Segment Start: SELECTED TEXT

Monday, August 19, 2013

The Road to Savannah: Working on a mystery, going wherever it leads

I’ve run more this year than I ever have.  Not just in any year, probably all the years combined.  And maybe double that.  But the weird thing, it doesn’t seem that weird.  I honestly wonder what I did with my life when I wasn’t running through it. How on earth did I pick my next trip, if it wasn’t because of the next race I’d be running. What a sad little life I must have had!

People ask me all the time why I run so much, or when I’ll take a break, or how do I get up every Saturday or squeeze in evening runs when I’m busy. The truth is, there are some hardcore, dedicated, super runners out there – and I’m just not one of them. I do run. I do run a long run every Saturday. Except for the Saturdays that I don’t. I run hill runs and I run tempo runs, except for when I don’t. Sometimes I opt to stay in. Sometimes I opt for 3 miles instead of 5, or 7 instead of 9, or 14 instead of 18. But, more often than not, lately, I get out there.

Along the way this year I’ve learned some things about myself and running. I am not a short distance runner. I hate three miles. Sometimes I hate five. Sometimes it takes me 40 minutes to really find my groove. Sometimes I don’t find it. But I will never settle in and feel satisfied or happy with a short run. Those will leave me feeling uncoordinated, tired, and on the edge of inury. I am at my best when I’m out there for the long haul.  Knowing this has made those short runs easier to handle.

I’ve learned that I need to drink more water. As I type this my water bottle sits by my desk, half full from the only time I filled it today – so I’m going to get up, finish it on the way to refill it.  I need to drink more water. A lot more. Always.

I also need to eat better. When I have a week where I’ve had time to carefully think out my meals, or say, have meals, my runs are so much better. Same with sleep.  When I’ve slept, my runs are better. Understanding these things has made the bad runs easier. I am not a bad runner – I am a bad water-drinker, eater, and sleeper. Somehow, I have an easier time accepting those flaws in myself.

Segment End: SELECTED TEXT
Segment Start: DATA BLOCK

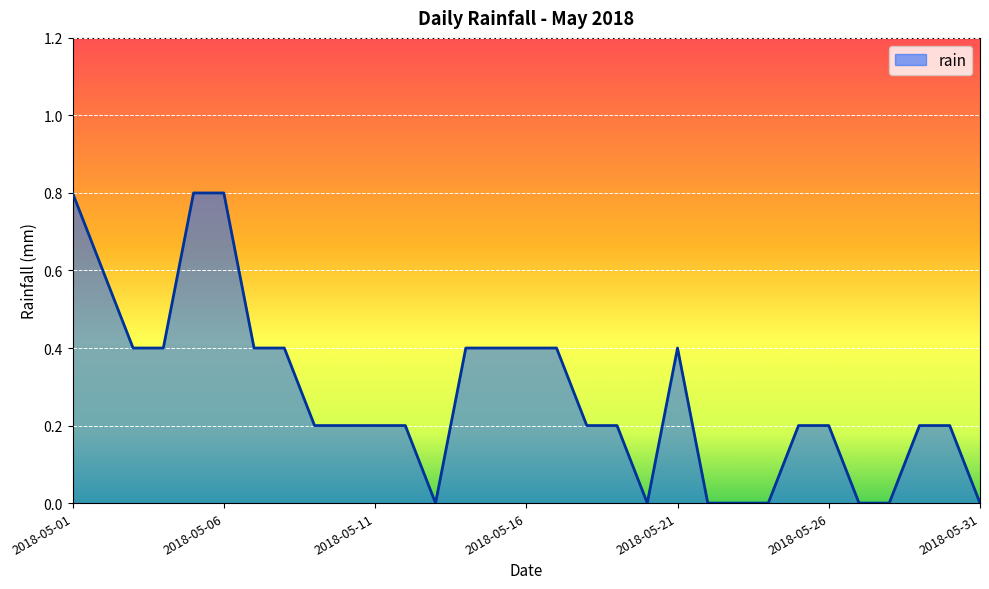

What is the difference between the maximum and minimum values?

0.8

Segment End: DATA BLOCK

TASK REQUIREMENTS: Please answer from the running post above: how long does the writer say it sometimes takes to really find a groove on a run?

TASK ANSWER: 40 minutes